Ménière's disease can be the source of both fascination and frustration for anyone involved in the care of affected patients due to the enigmatic manner in which this condition presents and the challenges it poses for the management of those affected by its symptoms.

Prosper Ménière first described the triad of symptoms bearing his name in 1861. To date a tremendous amount has been written about this condition, but we still do not fully understand the underlying mechanisms responsible for producing its symptoms and this has significantly hampered the development of definitive specialised treatments.

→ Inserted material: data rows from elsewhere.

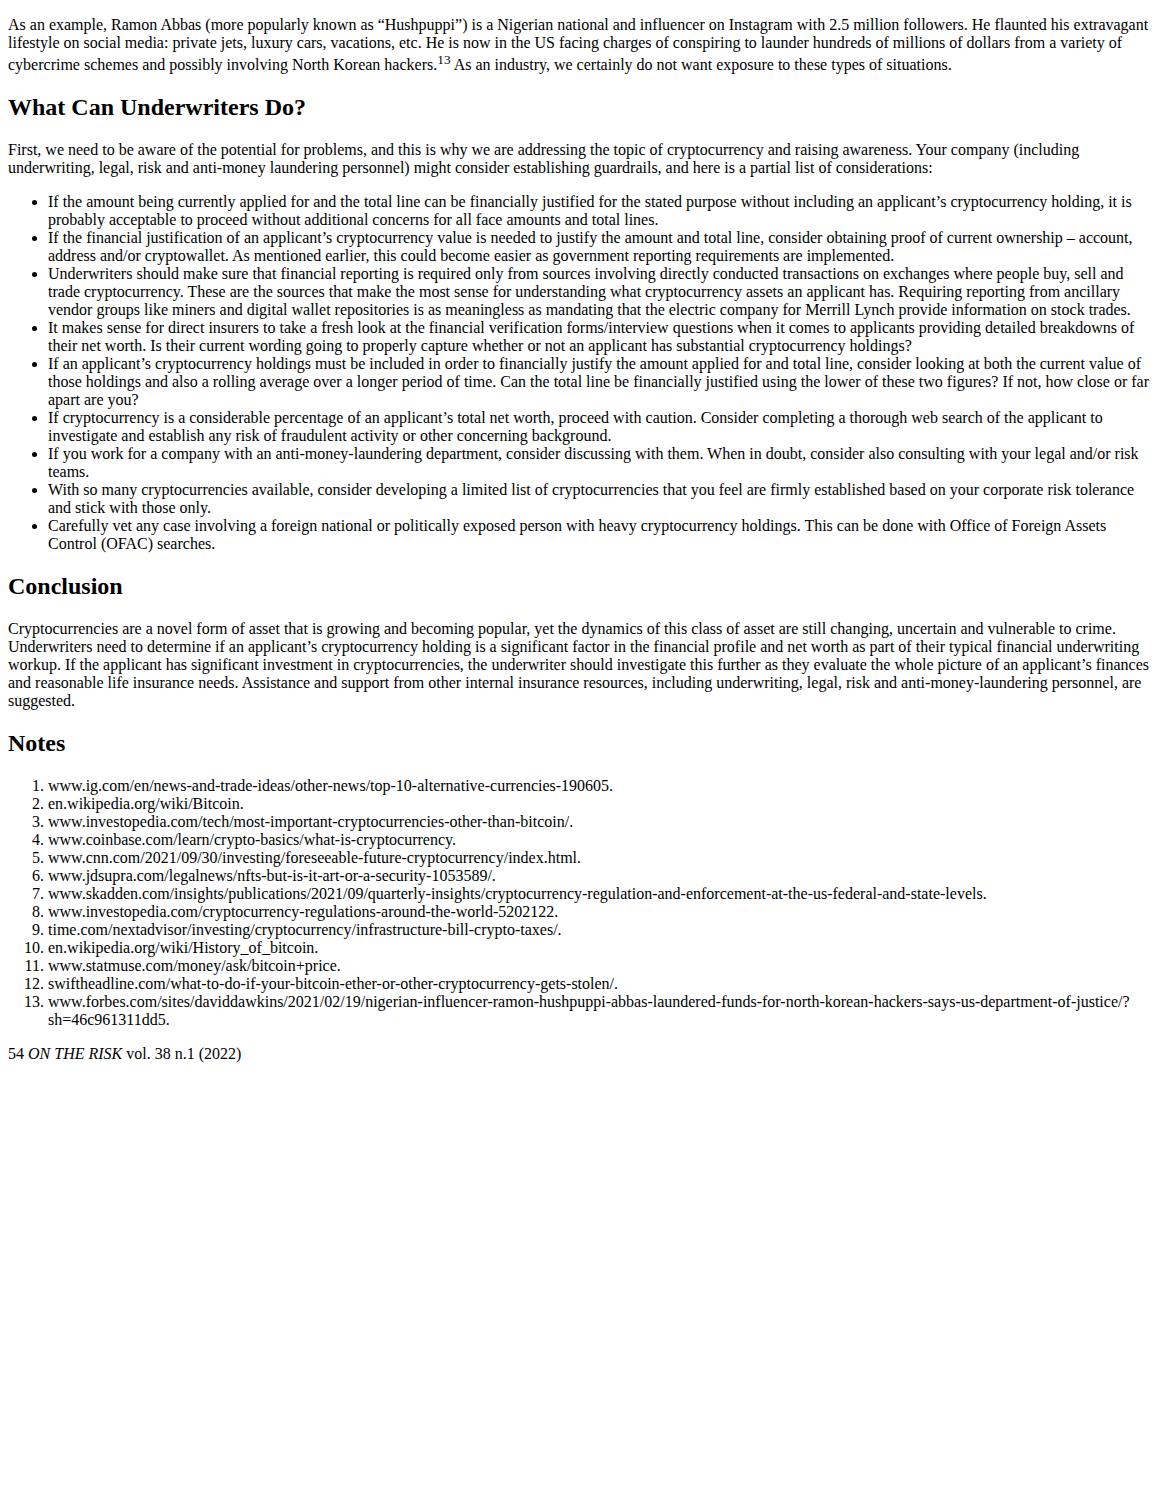As an example, Ramon Abbas (more popularly known as “Hushpuppi”) is a Nigerian national and influencer on Instagram with 2.5 million followers. He flaunted his extravagant lifestyle on social media: private jets, luxury cars, vacations, etc. He is now in the US facing charges of conspiring to launder hundreds of millions of dollars from a variety of cybercrime schemes and possibly involving North Korean hackers.13 As an industry, we certainly do not want exposure to these types of situations.
What Can Underwriters Do?
First, we need to be aware of the potential for problems, and this is why we are addressing the topic of cryptocurrency and raising awareness. Your company (including underwriting, legal, risk and anti-money laundering personnel) might consider establishing guardrails, and here is a partial list of considerations:
If the amount being currently applied for and the total line can be financially justified for the stated purpose without including an applicant’s cryptocurrency holding, it is probably acceptable to proceed without additional concerns for all face amounts and total lines.
If the financial justification of an applicant’s cryptocurrency value is needed to justify the amount and total line, consider obtaining proof of current ownership – account, address and/or cryptowallet. As mentioned earlier, this could become easier as government reporting requirements are implemented.
Underwriters should make sure that financial reporting is required only from sources involving directly conducted transactions on exchanges where people buy, sell and trade cryptocurrency. These are the sources that make the most sense for understanding what cryptocurrency assets an applicant has. Requiring reporting from ancillary vendor groups like miners and digital wallet repositories is as meaningless as mandating that the electric company for Merrill Lynch provide information on stock trades.
It makes sense for direct insurers to take a fresh look at the financial verification forms/interview questions when it comes to applicants providing detailed breakdowns of their net worth. Is their current wording going to properly capture whether or not an applicant has substantial cryptocurrency holdings?
If an applicant’s cryptocurrency holdings must be included in order to financially justify the amount applied for and total line, consider looking at both the current value of those holdings and also a rolling average over a longer period of time. Can the total line be financially justified using the lower of these two figures? If not, how close or far apart are you?
If cryptocurrency is a considerable percentage of an applicant’s total net worth, proceed with caution. Consider completing a thorough web search of the applicant to investigate and establish any risk of fraudulent activity or other concerning background.
If you work for a company with an anti-money-laundering department, consider discussing with them. When in doubt, consider also consulting with your legal and/or risk teams.
With so many cryptocurrencies available, consider developing a limited list of cryptocurrencies that you feel are firmly established based on your corporate risk tolerance and stick with those only.
Carefully vet any case involving a foreign national or politically exposed person with heavy cryptocurrency holdings. This can be done with Office of Foreign Assets Control (OFAC) searches.
Conclusion
Cryptocurrencies are a novel form of asset that is growing and becoming popular, yet the dynamics of this class of asset are still changing, uncertain and vulnerable to crime. Underwriters need to determine if an applicant’s cryptocurrency holding is a significant factor in the financial profile and net worth as part of their typical financial underwriting workup. If the applicant has significant investment in cryptocurrencies, the underwriter should investigate this further as they evaluate the whole picture of an applicant’s finances and reasonable life insurance needs. Assistance and support from other internal insurance resources, including underwriting, legal, risk and anti-money-laundering personnel, are suggested.
Notes
www.ig.com/en/news-and-trade-ideas/other-news/top-10-alternative-currencies-190605.
en.wikipedia.org/wiki/Bitcoin.
www.investopedia.com/tech/most-important-cryptocurrencies-other-than-bitcoin/.
www.coinbase.com/learn/crypto-basics/what-is-cryptocurrency.
www.cnn.com/2021/09/30/investing/foreseeable-future-cryptocurrency/index.html.
www.jdsupra.com/legalnews/nfts-but-is-it-art-or-a-security-1053589/.
www.skadden.com/insights/publications/2021/09/quarterly-insights/cryptocurrency-regulation-and-enforcement-at-the-us-federal-and-state-levels.
www.investopedia.com/cryptocurrency-regulations-around-the-world-5202122.
time.com/nextadvisor/investing/cryptocurrency/infrastructure-bill-crypto-taxes/.
en.wikipedia.org/wiki/History_of_bitcoin.
www.statmuse.com/money/ask/bitcoin+price.
swiftheadline.com/what-to-do-if-your-bitcoin-ether-or-other-cryptocurrency-gets-stolen/.
www.forbes.com/sites/daviddawkins/2021/02/19/nigerian-influencer-ramon-hushpuppi-abbas-laundered-funds-for-north-korean-hackers-says-us-department-of-justice/?sh=46c961311dd5.
54 ON THE RISK vol. 38 n.1 (2022)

Prosper Ménière initially recommended a number of treatments including tonics, debilitants, iron compounds, bitters, soda water (with and without ice), irritant applications, blistering plasters, rubefacient lotions, Croton oil, antimonial ointment, leeches, sulphur waters and Turkish baths, but fortunately medicine has moved on significantly since the 19th Century. Many treatments are available that are directed towards providing symptomatic relief by destroying the inner ear, but this often has consequences in the short term for the hearing and longer term implications when patients develop bilateral disease. As such, interest in developing non-destructive treatments has evolved over the last few decades.

“Both the diagnosis and treatment of Ménière's disease has been the subject of evolving trends in medicine.”

However, as often is the case for conditions of unknown aetiology, new treatments come and go. Initial enthusiasm and excitement is often followed by disappointment once a formal dispassionate appraisal of outcome by modern strict research criteria ensues. Both the diagnosis and treatment of Ménière's disease has been the subject of evolving trends in medicine. The once popular procedure of electrocochleography, amongst other tests, has become less favoured for the diagnosis of Ménière's disease[1]. For a number of decades the efficacy of endolymphatic sac surgery has been questioned, particularly since the publication of the Danish sham trial. Betahistine continues to be a frequently prescribed drug for the treatment of Ménière’s disease, however the efficacy of this medication remains contentious and a matter for open debate. Support for the administration of diuretics remains lacking.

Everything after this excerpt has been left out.